● Prompt 1
Answer these questions from the text about Andre the Giant, each on its own line:
(a) At what age did Andre learn he could die by age 40?
(b) Whom did Andre knock out in a gimmick boxing match?
(c) According to the LA Times, what did Andre start wearing in the 1980s?
● Prompt 2
Sum up the text about Andre the Giant in two sentences.
----- Text shown
Andre the Giant continued to wrestle into the 1990s, primarily in tag team fights in Japan. Those were choreographed so that Andre, who needed the help of others to walk into the arena and get into the ring, could spend the majority of the bout standing by the ropes, waiting for his brief turn.
His acromegaly was debilitating
During his incredible career, Andre the Giant battled many beasts. He knocked out the great Gorilla Monsoon in a gimmick boxing match. He flung, flipped, and nearly flattened the famous Harley Race. He even defeated Hulk Hogan (albeit dishonestly) for the world title. The giant's biggest opponent, however, was time.
At age 23, Andre learned he could die by age 40, according to confidante Jackie McCauley. She explained to CBS Sports that Japanese doctors diagnosed his acromegaly and warned him of its lethality. They even offered to operate on him before time ran out. The giant declined. Rather than alter the body he believed God gave him, Andre used it to become a wrestling deity.
Back then, time was still on his side. Andre wowed crowds with his athleticism. He regularly performed the tombstone piledriver, wherein he held someone upside down and seemingly spiked their head into the mat by dropping to his knees. Twenty years later Andre's knees were buckling, and he was becoming entombed in his body. As the LA Times detailed, in the 1980s Andre started wearing a back brace. By the early 1990s, the "immovable object" was immobile. Hardcore wrestling pioneer Terry Funk revealed Andre had to have "huge chunks of bone" removed during multiple knee surgeries. Still a beloved star, he performed in Japan and Mexico in tag matches. Once a titan who carried the wrestling world, Andre now needed others to do the heavy lifting.
His mother's premonition came true
Andre Roussimoff wasn't always a towering individual who weighed several hundred pounds. His size was the result of a condition called acromegaly, colloquially known as gigantism. He wasn't diagnosed with it until well into adulthood and his career as the wrestler Andre the Giant. He easily demonstrated feats of strength in his mid-teens, when he started growing at a much faster rate and to a state larger than that of other children his age. Prior to that adolescent spurt retroactively attributed to a growth disorder, the future Andre the Giant was merely on the larger side of normal.
----------
----- Record extracts
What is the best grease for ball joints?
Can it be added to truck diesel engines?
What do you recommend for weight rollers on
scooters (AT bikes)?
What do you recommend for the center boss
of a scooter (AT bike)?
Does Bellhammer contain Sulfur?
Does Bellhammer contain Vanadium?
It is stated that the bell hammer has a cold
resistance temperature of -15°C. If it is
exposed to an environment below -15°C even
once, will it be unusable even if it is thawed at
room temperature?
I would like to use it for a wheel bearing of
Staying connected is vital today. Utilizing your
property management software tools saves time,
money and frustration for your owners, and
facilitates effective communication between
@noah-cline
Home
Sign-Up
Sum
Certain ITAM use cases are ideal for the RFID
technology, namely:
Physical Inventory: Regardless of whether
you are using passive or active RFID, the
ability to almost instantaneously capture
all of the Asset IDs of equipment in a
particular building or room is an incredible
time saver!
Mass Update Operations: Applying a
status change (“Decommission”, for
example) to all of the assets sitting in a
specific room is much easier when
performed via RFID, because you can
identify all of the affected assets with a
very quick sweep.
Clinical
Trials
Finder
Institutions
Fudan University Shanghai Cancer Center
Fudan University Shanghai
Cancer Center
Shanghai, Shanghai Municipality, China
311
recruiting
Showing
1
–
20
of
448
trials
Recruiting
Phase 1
----------
----- Record extracts
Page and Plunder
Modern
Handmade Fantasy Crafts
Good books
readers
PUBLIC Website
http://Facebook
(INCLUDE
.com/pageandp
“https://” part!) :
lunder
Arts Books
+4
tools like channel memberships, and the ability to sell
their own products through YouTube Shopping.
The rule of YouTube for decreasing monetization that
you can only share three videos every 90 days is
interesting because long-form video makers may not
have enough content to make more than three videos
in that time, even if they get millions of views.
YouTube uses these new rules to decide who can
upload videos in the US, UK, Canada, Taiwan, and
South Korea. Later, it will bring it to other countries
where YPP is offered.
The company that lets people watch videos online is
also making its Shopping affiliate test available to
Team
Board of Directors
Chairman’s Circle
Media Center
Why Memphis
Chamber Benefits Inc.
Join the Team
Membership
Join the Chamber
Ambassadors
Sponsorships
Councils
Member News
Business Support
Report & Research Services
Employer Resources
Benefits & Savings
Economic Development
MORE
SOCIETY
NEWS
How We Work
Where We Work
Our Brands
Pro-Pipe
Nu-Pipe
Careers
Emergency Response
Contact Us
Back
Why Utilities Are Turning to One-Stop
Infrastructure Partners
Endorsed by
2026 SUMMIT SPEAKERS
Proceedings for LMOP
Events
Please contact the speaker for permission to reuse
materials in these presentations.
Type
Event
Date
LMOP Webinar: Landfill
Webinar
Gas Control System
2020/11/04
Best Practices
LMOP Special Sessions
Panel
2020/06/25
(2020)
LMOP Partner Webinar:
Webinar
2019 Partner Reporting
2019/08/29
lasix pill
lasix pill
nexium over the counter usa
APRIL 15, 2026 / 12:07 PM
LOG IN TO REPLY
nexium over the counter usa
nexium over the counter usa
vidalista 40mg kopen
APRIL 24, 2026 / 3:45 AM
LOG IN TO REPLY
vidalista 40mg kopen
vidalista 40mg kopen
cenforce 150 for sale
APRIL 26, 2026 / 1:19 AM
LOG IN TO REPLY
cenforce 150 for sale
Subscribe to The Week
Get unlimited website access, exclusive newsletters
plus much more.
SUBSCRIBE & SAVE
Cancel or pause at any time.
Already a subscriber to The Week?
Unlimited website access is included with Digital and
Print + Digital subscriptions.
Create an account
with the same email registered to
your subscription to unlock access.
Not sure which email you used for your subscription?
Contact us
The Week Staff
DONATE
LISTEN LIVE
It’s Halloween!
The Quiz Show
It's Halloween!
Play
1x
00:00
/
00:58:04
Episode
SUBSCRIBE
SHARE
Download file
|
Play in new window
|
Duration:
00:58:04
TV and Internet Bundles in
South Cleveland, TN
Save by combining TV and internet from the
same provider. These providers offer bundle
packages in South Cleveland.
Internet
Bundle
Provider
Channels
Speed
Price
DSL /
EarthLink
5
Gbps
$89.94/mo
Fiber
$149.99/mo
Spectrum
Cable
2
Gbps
----------
----- Record extracts
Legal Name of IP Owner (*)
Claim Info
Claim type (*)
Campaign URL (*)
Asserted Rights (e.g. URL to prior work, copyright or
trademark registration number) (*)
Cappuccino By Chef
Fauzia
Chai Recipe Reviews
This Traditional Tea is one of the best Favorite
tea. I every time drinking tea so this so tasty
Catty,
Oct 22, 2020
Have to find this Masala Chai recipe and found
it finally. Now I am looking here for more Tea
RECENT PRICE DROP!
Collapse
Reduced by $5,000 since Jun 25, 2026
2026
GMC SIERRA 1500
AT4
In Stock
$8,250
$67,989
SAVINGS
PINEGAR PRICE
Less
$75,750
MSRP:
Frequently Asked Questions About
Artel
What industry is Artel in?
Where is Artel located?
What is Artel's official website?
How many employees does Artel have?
----------
● Exercise solution 1
(a) 23
(b) Gorilla Monsoon
(c) A back brace

● Exercise solution 2
Andre the Giant's size came from acromegaly, which Japanese doctors diagnosed and warned could kill him by age 40, but he declined their offer to operate. Though he once wowed crowds with his athleticism, by the early 1990s he was immobile and needed others' help, wrestling mainly in tag team matches in Japan.